It was confirmed today that the popular business social networking site LinkedIn was the victim of a hacker, with up to six million passwords compromised.
As LinkedIn users around the world scramble to change their passwords (and if you use it, you should change yours), it's a good time to reflect on some useful tips for managing your passwords.
1. Don't use the same password for everything
Most of the time, you won't find out that your password has been compromised until well after it's been used fraudulently. So it pays not to use the same password or PIN number for everything regardless of how secure something is. And never write your passwords down. If you follow this rule and a password gets leaked for any reason, then you aren't exposing all of the other places you use this password.
2. Make passwords complicated but easy for you to remember
One way you can do this is to remember a phrase that is personal to you and then use a system, also only known by you, to add in numbers and/or symbols.

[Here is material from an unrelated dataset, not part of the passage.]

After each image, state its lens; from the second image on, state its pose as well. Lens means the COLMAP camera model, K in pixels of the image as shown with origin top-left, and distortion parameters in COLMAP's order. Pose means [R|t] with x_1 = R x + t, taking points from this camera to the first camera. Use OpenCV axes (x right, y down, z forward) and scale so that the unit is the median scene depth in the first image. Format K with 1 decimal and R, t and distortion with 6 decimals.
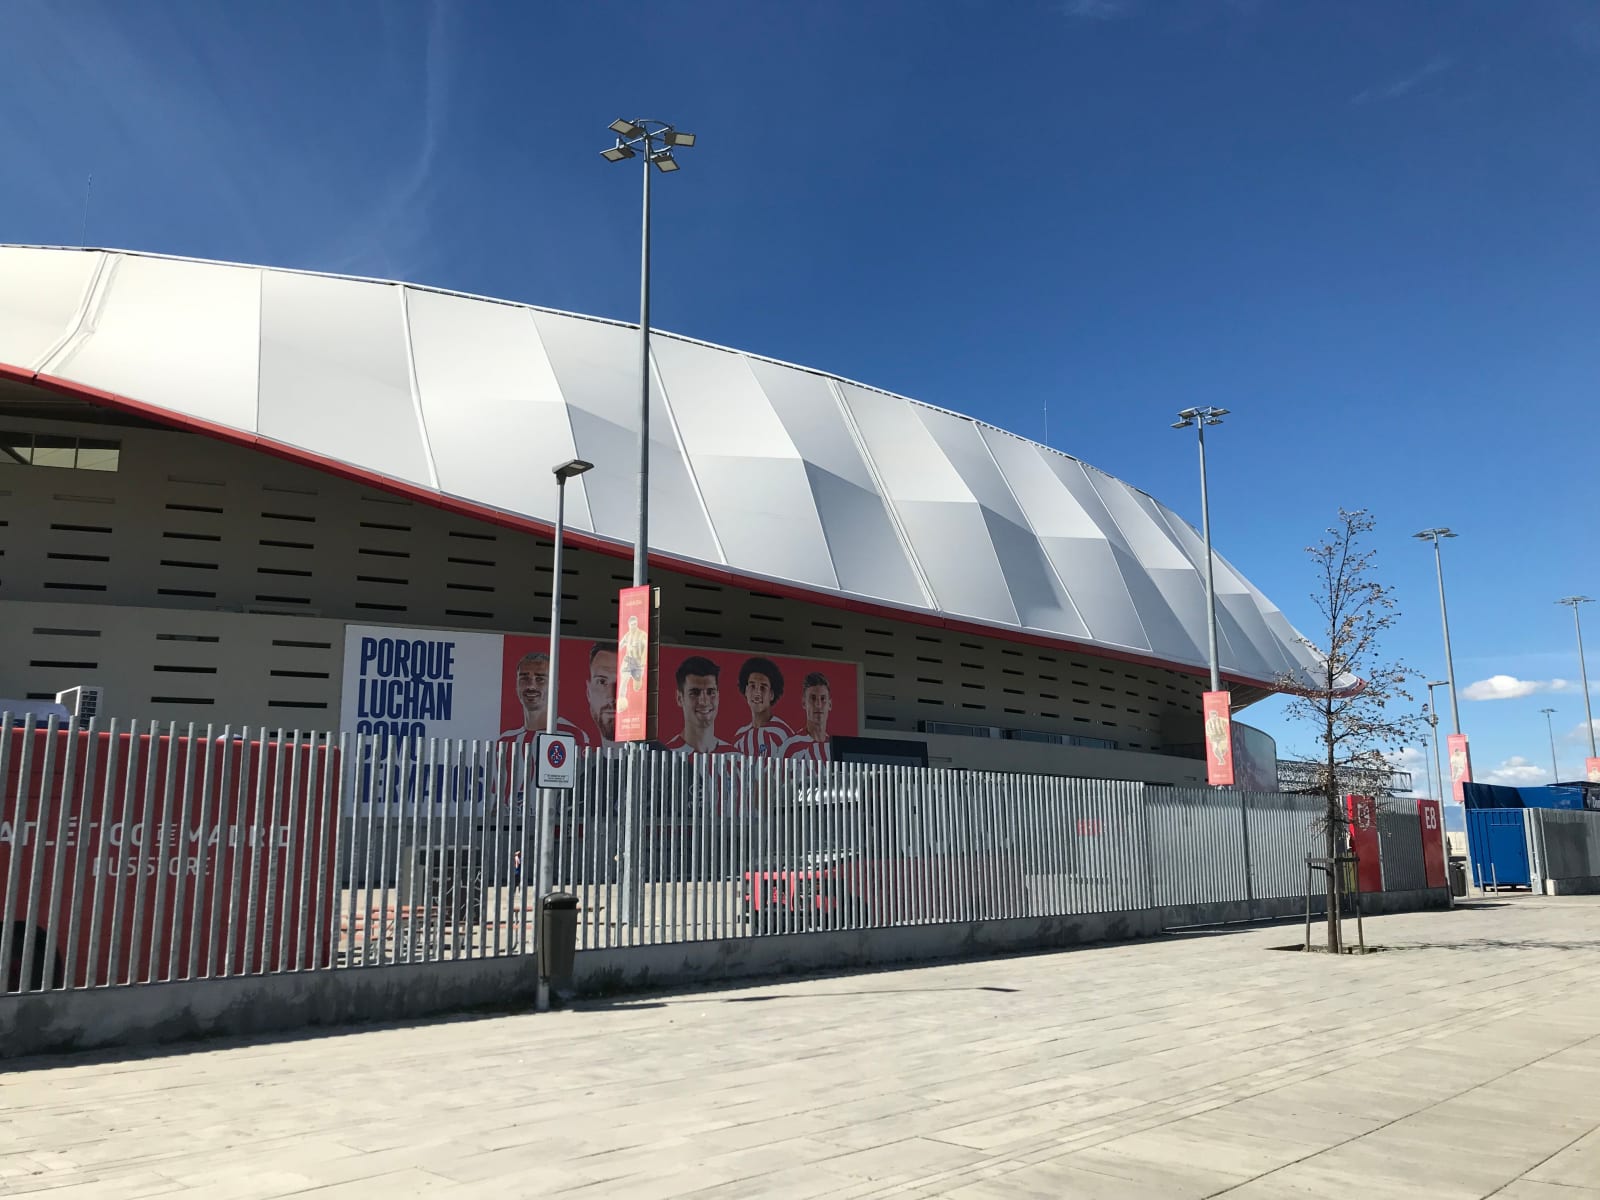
lens RADIAL K [[1245.1, 0, 800.0], [0, 1245.1, 600.0], [0, 0, 1]] dist [0.006645, 0.004993]
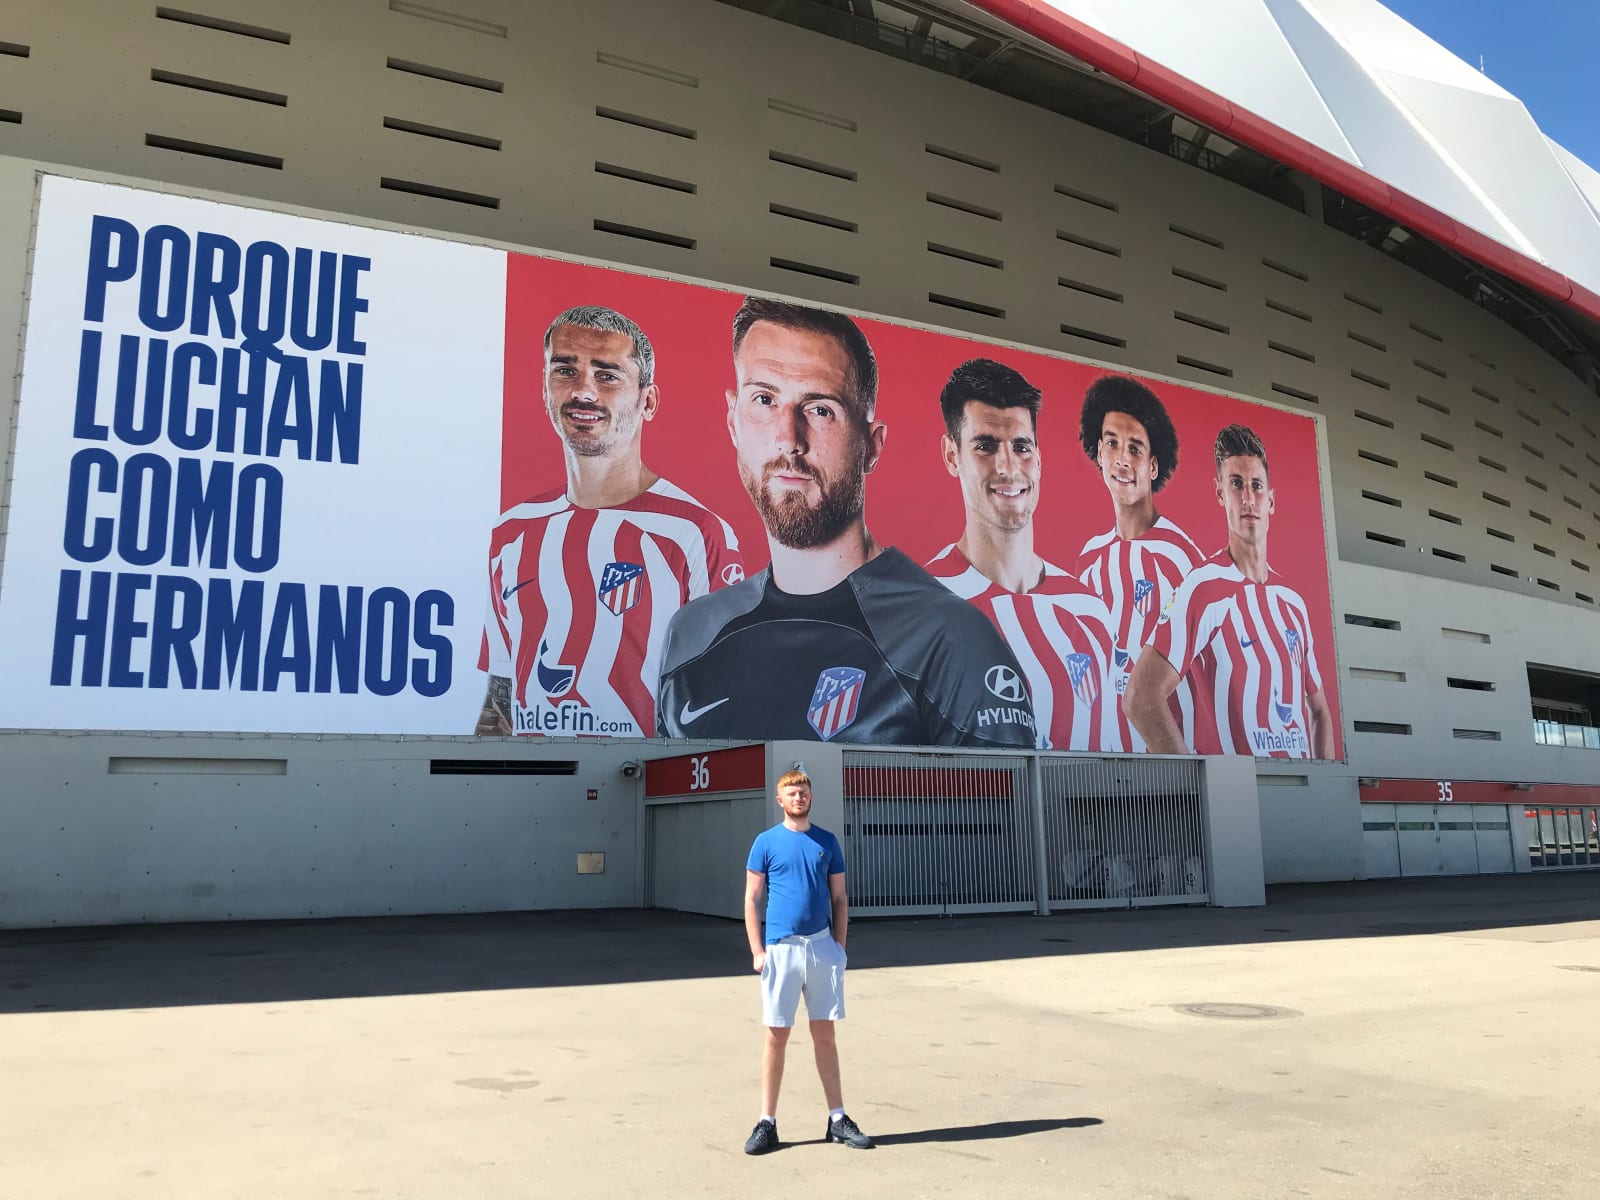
lens RADIAL K [[1317.4, 0, 779.8], [0, 1317.4, 589.2], [0, 0, 1]] dist [0.054208, -0.068297]
pose [[0.996447, -0.016144, -0.082658, -0.124757], [0.016503, 0.999857, 0.003659, 0.126710], [0.082587, -0.005010, 0.996571, 0.606766]]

The more complicated your password, the lower the chance that an automated bot could get access to your password and start snooping around your admin. It also stops an angry contractor or ex-employee trying to guess your password and cause havoc.

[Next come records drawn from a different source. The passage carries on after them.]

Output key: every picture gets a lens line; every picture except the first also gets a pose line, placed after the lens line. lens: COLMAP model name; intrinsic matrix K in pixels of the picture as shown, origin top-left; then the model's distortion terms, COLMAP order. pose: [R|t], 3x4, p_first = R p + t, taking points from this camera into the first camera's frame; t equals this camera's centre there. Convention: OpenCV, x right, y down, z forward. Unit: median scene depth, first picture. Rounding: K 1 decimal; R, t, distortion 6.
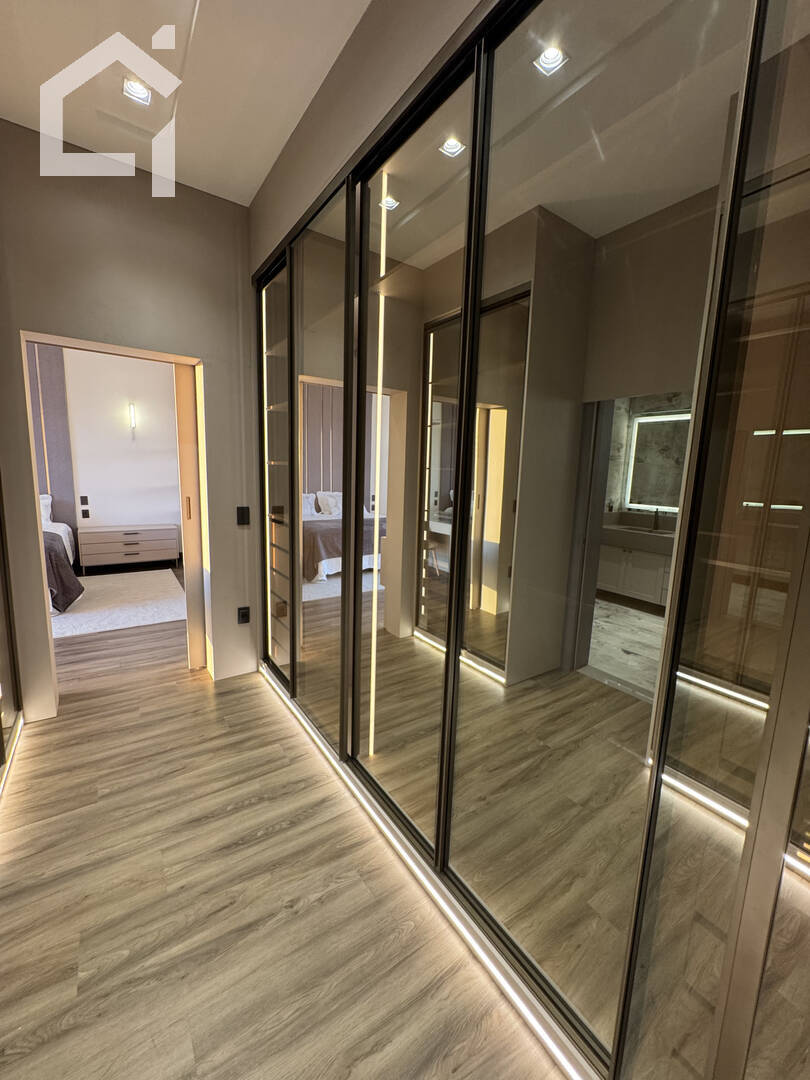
lens RADIAL K [[430.2, 0, 405.0], [0, 430.2, 540.0], [0, 0, 1]] dist [-0.008356, 0.000076]
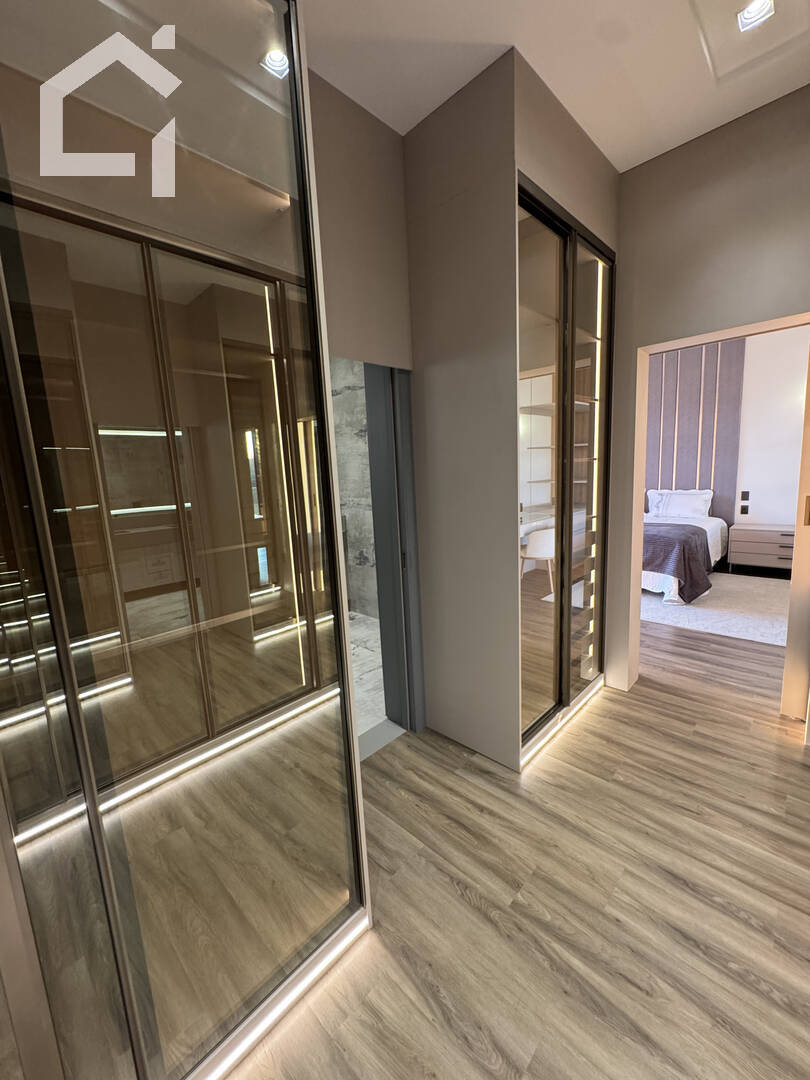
lens RADIAL K [[430.2, 0, 405.0], [0, 430.2, 540.0], [0, 0, 1]] dist [-0.008356, 0.000076]
pose [[0.184177, 0.108046, -0.976936, 0.141329], [-0.092125, 0.991462, 0.092284, -0.032794], [0.978566, 0.073003, 0.192558, 0.208925]]
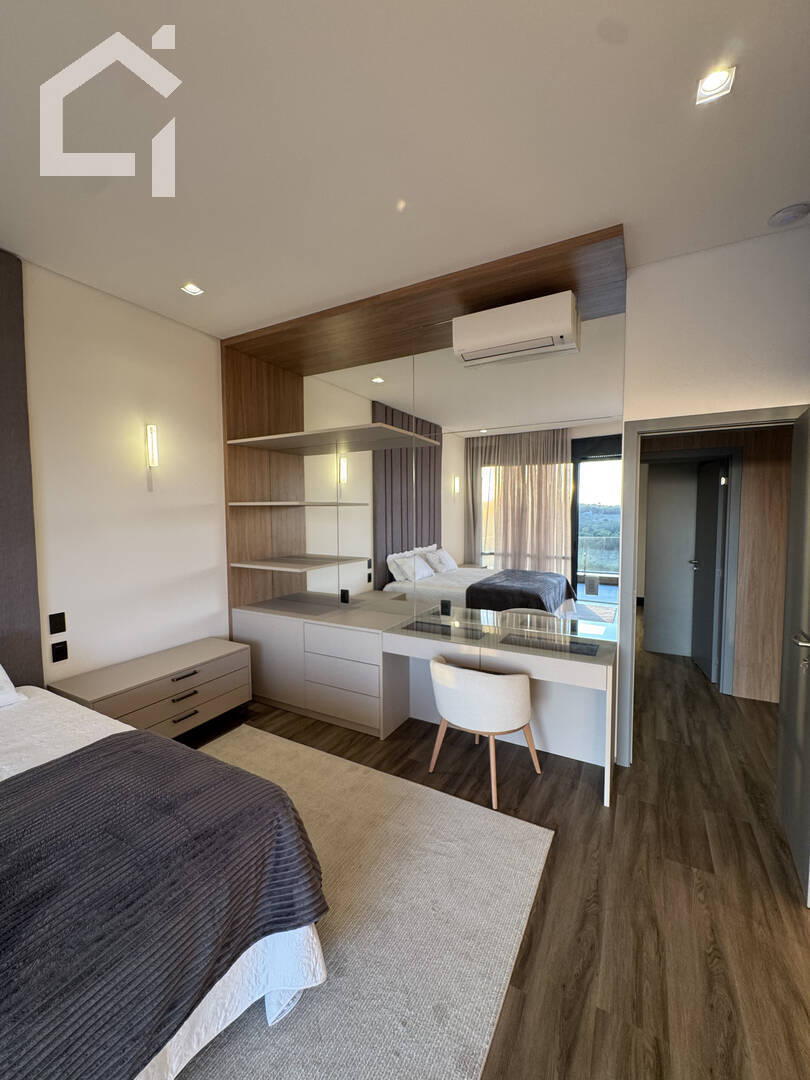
lens RADIAL K [[430.2, 0, 405.0], [0, 430.2, 540.0], [0, 0, 1]] dist [-0.008356, 0.000076]
pose [[0.898843, -0.069034, 0.432801, -1.574283], [0.107046, 0.992189, -0.064055, -0.289333], [-0.424998, 0.103905, 0.899211, 1.080046]]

3. Long enough to be hard to break
Microsoft recommends that passwords be at least 8 characters in length. That's a minimum, and password cracking techniques get smarter by the day. So we recommend you go even higher - as long as you can remember is a good rule of thumb.

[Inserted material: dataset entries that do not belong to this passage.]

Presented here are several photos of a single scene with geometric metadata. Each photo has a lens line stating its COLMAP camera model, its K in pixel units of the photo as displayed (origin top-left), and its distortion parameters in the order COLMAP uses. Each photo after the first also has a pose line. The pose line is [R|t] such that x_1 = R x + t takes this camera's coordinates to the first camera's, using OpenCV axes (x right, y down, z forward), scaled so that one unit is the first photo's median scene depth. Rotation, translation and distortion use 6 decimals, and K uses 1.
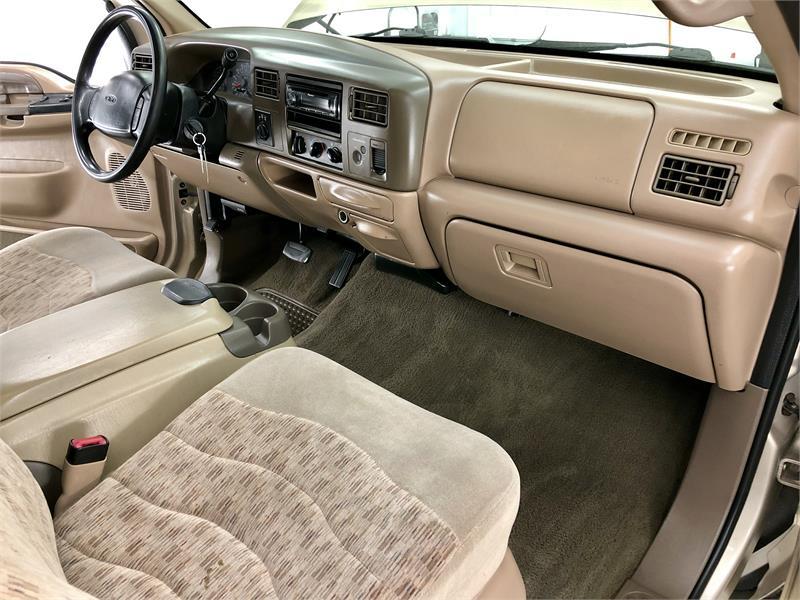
lens RADIAL K [[648.7, 0, 412.6], [0, 648.7, 274.1], [0, 0, 1]] dist [0.013234, -0.002789]
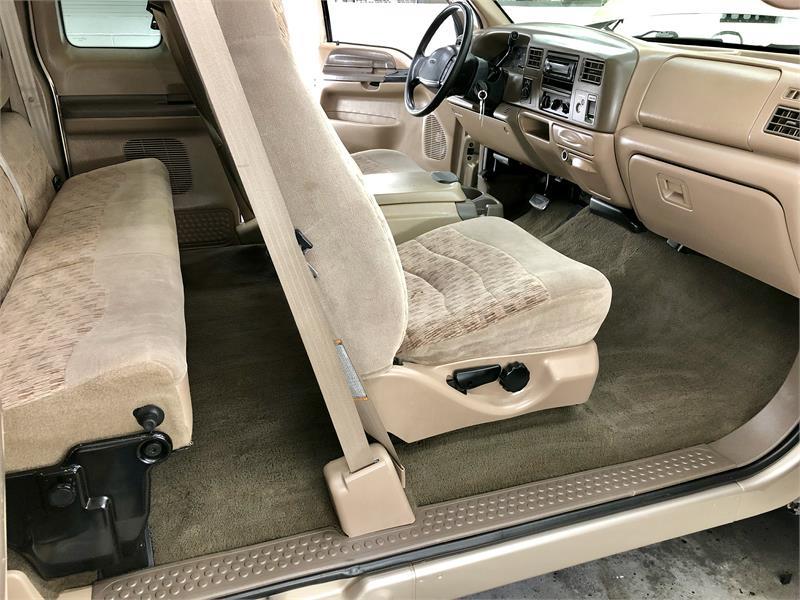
lens RADIAL K [[660.9, 0, 402.7], [0, 660.9, 284.9], [0, 0, 1]] dist [0.017851, -0.001009]
pose [[0.878022, 0.214505, -0.427861, 0.281632], [-0.227943, 0.973463, 0.020274, 0.255644], [0.420856, 0.079727, 0.903617, -0.439168]]
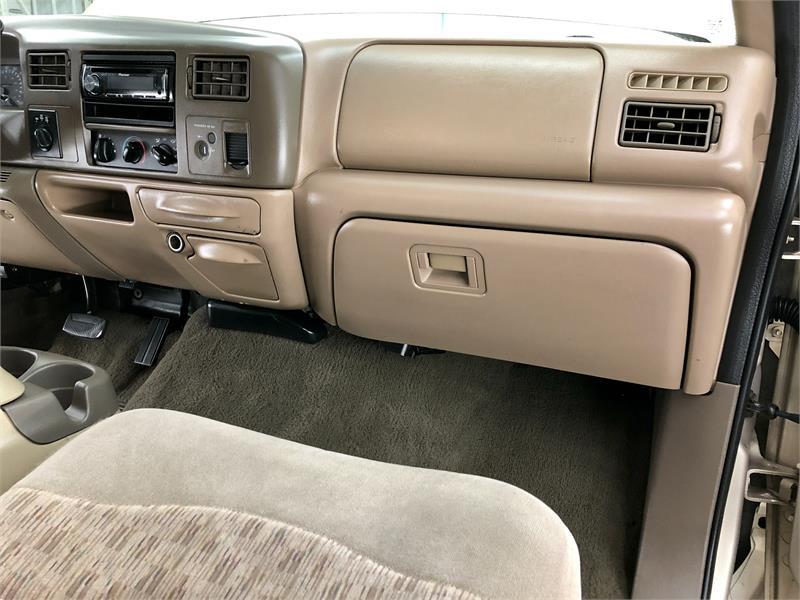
lens RADIAL K [[660.9, 0, 402.7], [0, 660.9, 284.9], [0, 0, 1]] dist [0.017851, -0.001009]
pose [[0.941451, -0.066940, 0.330439, -0.131271], [0.113241, 0.985937, -0.122903, 0.088274], [-0.317565, 0.153126, 0.935791, 0.254525]]
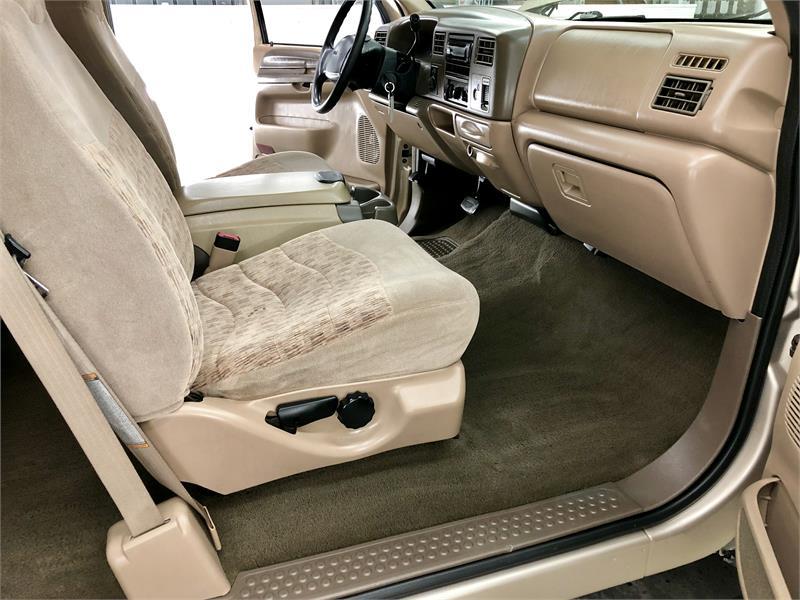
lens RADIAL K [[660.9, 0, 402.7], [0, 660.9, 284.9], [0, 0, 1]] dist [0.017851, -0.001009]
pose [[0.876092, 0.186835, -0.444472, 0.428332], [-0.206779, 0.978381, 0.003685, 0.202064], [0.435551, 0.088679, 0.895785, -0.162035]]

4. Change your store admin passwords often
It's a pain to do, but you should change your passwords on a regular basis. Don't cycle your passwords around, changing between two passwords every time you change them. If you did this and one of your passwords became vulnerable for any reason, you could be vulnerable to an attack when you change your password back to this. Every time you use a contractor you should assign a separate login to them, and delete their login when they finish work in your website. If you want a log of what they've looked at, submit a support ticket to us and we can trace their activity in our server logs.
5. Use solid anti virus and firewall software on your local computer
Protecting your computer will stop "keyloggers" and "spyware" software from spying on you entering your password and then entering it manually to gain access to your website admin - or worse still, your Internet banking account!
Password security is exceptionally important for your store. Your admin holds personal customer information and as a business owner it's your responsibility to maintain that information with integrity. We do our bit from a server perspective, but it's up to you to make sure that your business policies are security aware.